The practice is dangerous, said experts, and can run counter to laws ensuring government is open and accountable -- a tough point for Palin, who has made "open government" a catchphrase of her political identity.
By using non-governmental email systems, "Your information is out there available, beyond the official mechanisms there to protect it," said Amit Yoran, the nation's first cybersecurity chief. Yoran is now CEO of Netwitness Corp., a computer security firm for government and private entities.
"When she's communicating about government programs, that information is not being protected with the typical precautions the government has put in place in its own risk management process," said Yoran.
Moreover, a hacked account could be used to falsify communications, noted Yoran – a point proven by one of the hackers, who used Palin's account to send a message to one of her assistants.
Two Yahoo! email accounts belonging to Palin were hacked early Tuesday by a group calling itself 'Anonymous'. Screen shots of her inbox were posted online, as well as a screenshot showing an email of an apparently personal nature from a Palin appointee to the governor.
Palin's use of the private account to discuss public business – a practice reportedly shared by her top aides – also raised concerns from open-government advocates, who fear the practice could impede the spirit of laws designed to preserve government communications and documents.
Recently, Palin's office has fought to withhold some emails from public release, saying they were exempt from disclosure because state law protected certain categories of communication, such as those related to the "deliberative process."
Palin's E-mail Problem
A state spokesman for Palin has defended the practice, saying "I don't hear any public clamor for access to internal communications of the governor's office," and blaming the issue on "some people out there blogging and talking who would like to embarrass the governor."
The McCain-Palin campaign responded to inquiries about Palin's email practice with a written statement. "This is a shocking invasion of the Governor's privacy and a violation of law," read the statement, from campaign manager Rick Davis. "The matter has been turned over to the appropriate authorities and we hope that anyone in possession of these emails will destroy them.

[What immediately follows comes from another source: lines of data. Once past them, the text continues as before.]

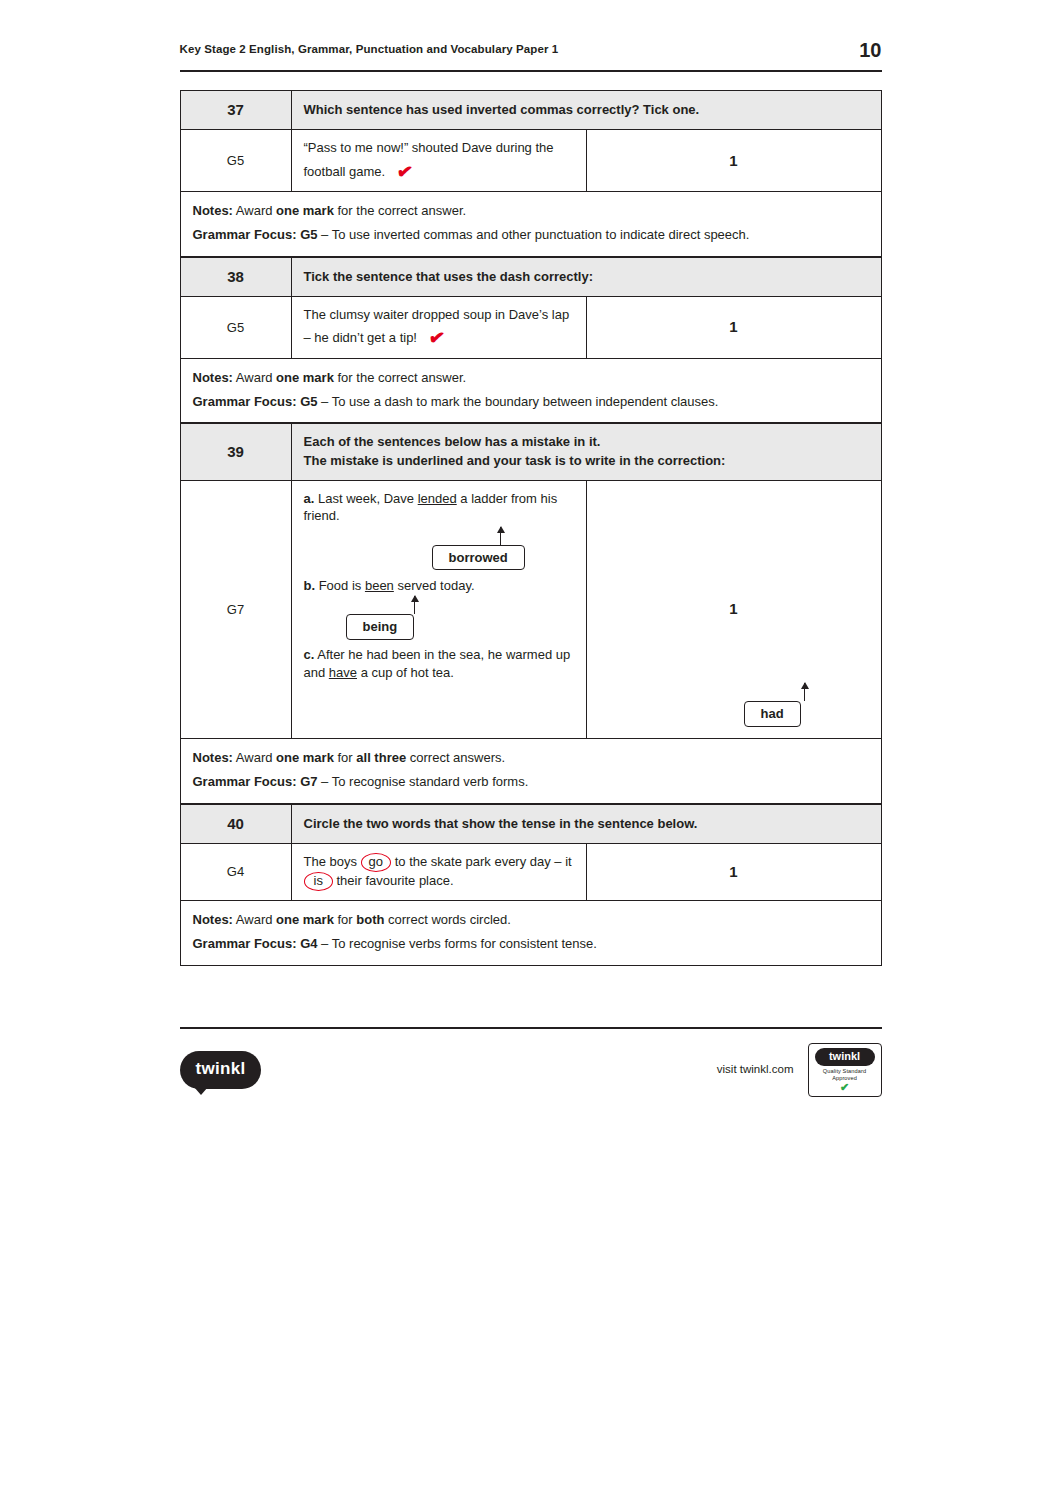Key Stage 2 English, Grammar, Punctuation and Vocabulary Paper 1
10
| 37 | Which sentence has used inverted commas correctly? Tick one. |
| G5 | “Pass to me now!” shouted Dave during the football game. ✔ | 1 |
Notes: Award one mark for the correct answer.
Grammar Focus: G5 – To use inverted commas and other punctuation to indicate direct speech.
| 38 | Tick the sentence that uses the dash correctly: |
| G5 | The clumsy waiter dropped soup in Dave’s lap – he didn’t get a tip! ✔ | 1 |
Notes: Award one mark for the correct answer.
Grammar Focus: G5 – To use a dash to mark the boundary between independent clauses.
| 39 | Each of the sentences below has a mistake in it. The mistake is underlined and your task is to write in the correction: |
| G7 | a. Last week, Dave lended a ladder from his friend. borrowed b. Food is been served today. being c. After he had been in the sea, he warmed up and have a cup of hot tea. had | 1 |
Notes: Award one mark for all three correct answers.
Grammar Focus: G7 – To recognise standard verb forms.
| 40 | Circle the two words that show the tense in the sentence below. |
| G4 | The boys go to the skate park every day – it is their favourite place. | 1 |
Notes: Award one mark for both correct words circled.
Grammar Focus: G4 – To recognise verbs forms for consistent tense.
twinkl
visit twinkl.com
twinkl
Quality Standard
Approved
✔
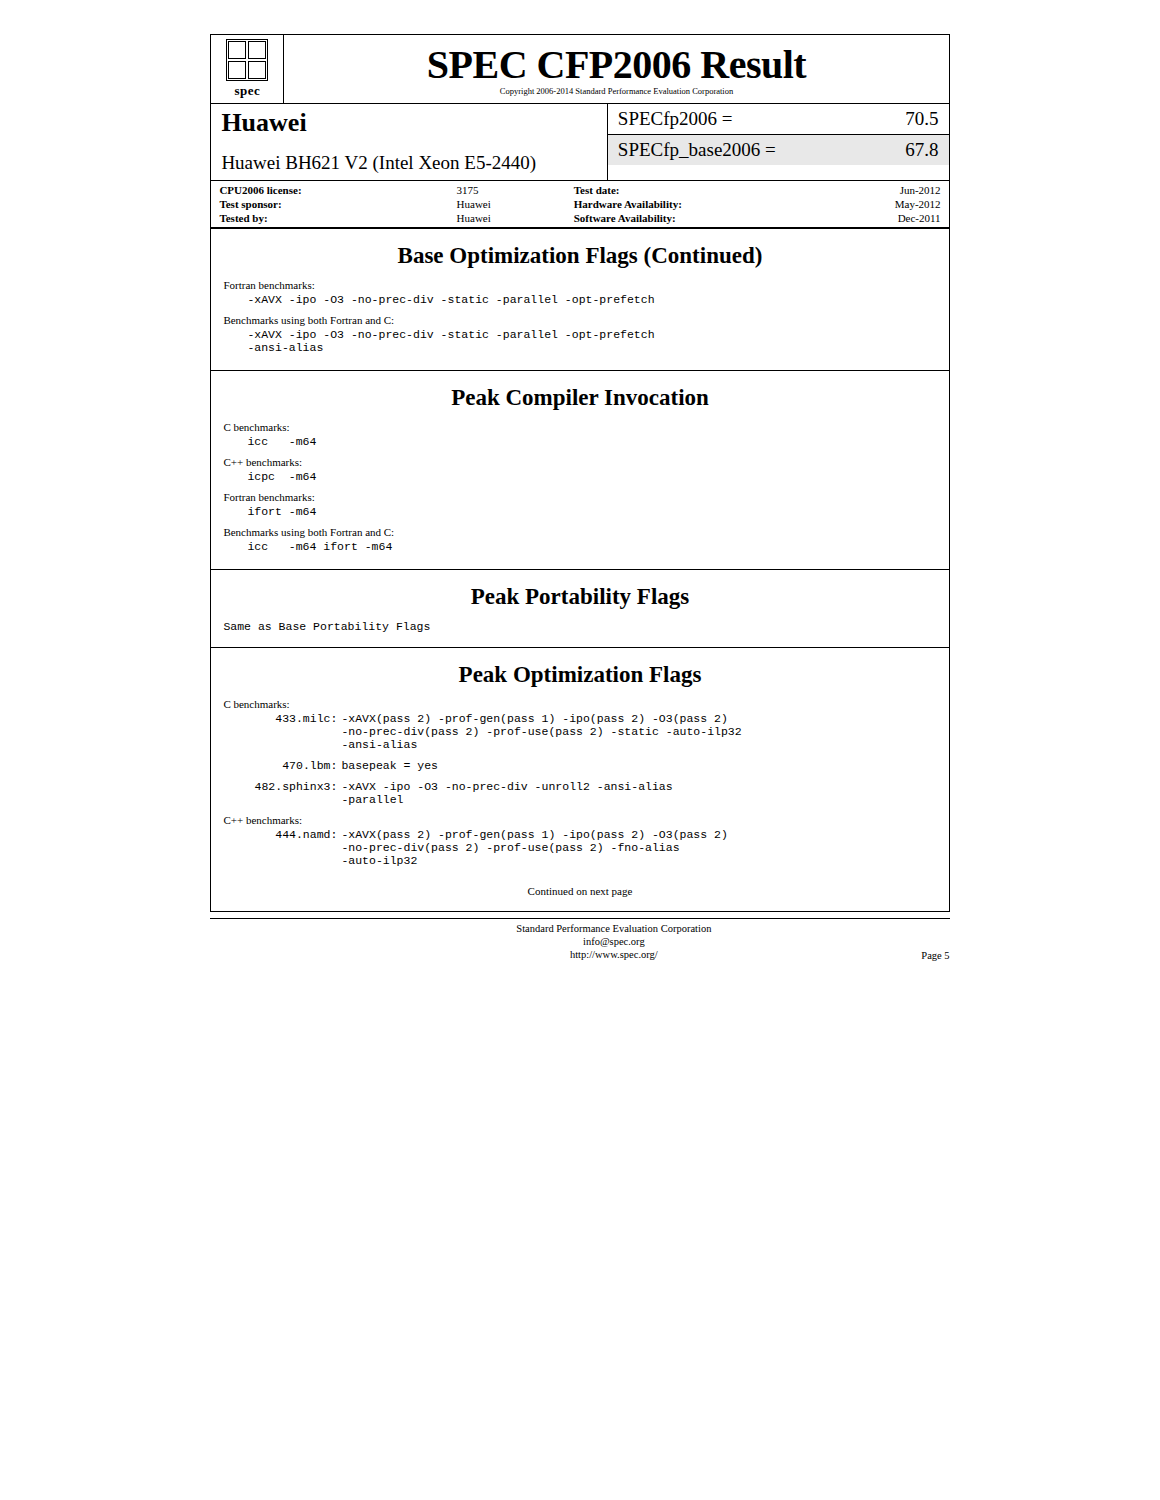spec
SPEC CFP2006 Result
Copyright 2006-2014 Standard Performance Evaluation Corporation
Huawei
Huawei BH621 V2 (Intel Xeon E5-2440)
SPECfp2006 = 70.5
SPECfp_base2006 = 67.8
| CPU2006 license: | 3175 |
| Test sponsor: | Huawei |
| Tested by: | Huawei |
| Test date: | Jun-2012 |
| Hardware Availability: | May-2012 |
| Software Availability: | Dec-2011 |
Base Optimization Flags (Continued)
Fortran benchmarks:
-xAVX -ipo -O3 -no-prec-div -static -parallel -opt-prefetch
Benchmarks using both Fortran and C:
-xAVX -ipo -O3 -no-prec-div -static -parallel -opt-prefetch
-ansi-alias
Peak Compiler Invocation
C benchmarks:
icc   -m64
C++ benchmarks:
icpc  -m64
Fortran benchmarks:
ifort -m64
Benchmarks using both Fortran and C:
icc   -m64 ifort -m64
Peak Portability Flags
Same as Base Portability Flags
Peak Optimization Flags
C benchmarks:
433.milc:
-xAVX(pass 2) -prof-gen(pass 1) -ipo(pass 2) -O3(pass 2) -no-prec-div(pass 2) -prof-use(pass 2) -static -auto-ilp32 -ansi-alias
470.lbm:
basepeak = yes
482.sphinx3:
-xAVX -ipo -O3 -no-prec-div -unroll2 -ansi-alias -parallel
C++ benchmarks:
444.namd:
-xAVX(pass 2) -prof-gen(pass 1) -ipo(pass 2) -O3(pass 2) -no-prec-div(pass 2) -prof-use(pass 2) -fno-alias -auto-ilp32
Continued on next page
Standard Performance Evaluation Corporation
info@spec.org
http://www.spec.org/
Page 5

We will have no further comment."
Lawyer Meredith Fuchs of the Washington, D.C.-based National Security Archive has experience on this issue, having fought with the Bush White House over how it preserved emails, and why it allowed key personnel to use private email accounts controlled by the Republican National Committee. She believes Palin's email habits echo the worst practices of the Bush administration.
Government email systems typically have safeguards to preserve communications specifically for open-records purposes. "I don't know what Yahoo's policy is" on how long it saves emails, particularly after they're deleted by the user, said Fuchs, who doubted they were preserved.
That parallels the problems with White House personnel sending email through the RNC. Many of their emails "just don't exist anymore," said Fuchs. "This is very similar."
Fuchs – and open-government advocates in Alaska – worry that may be part of the governor's intent. "Maybe they did it because they thought the records wouldn't be disclosed," said Fuchs. "That raises issues possible destruction of evidence issues – if they expected litigation."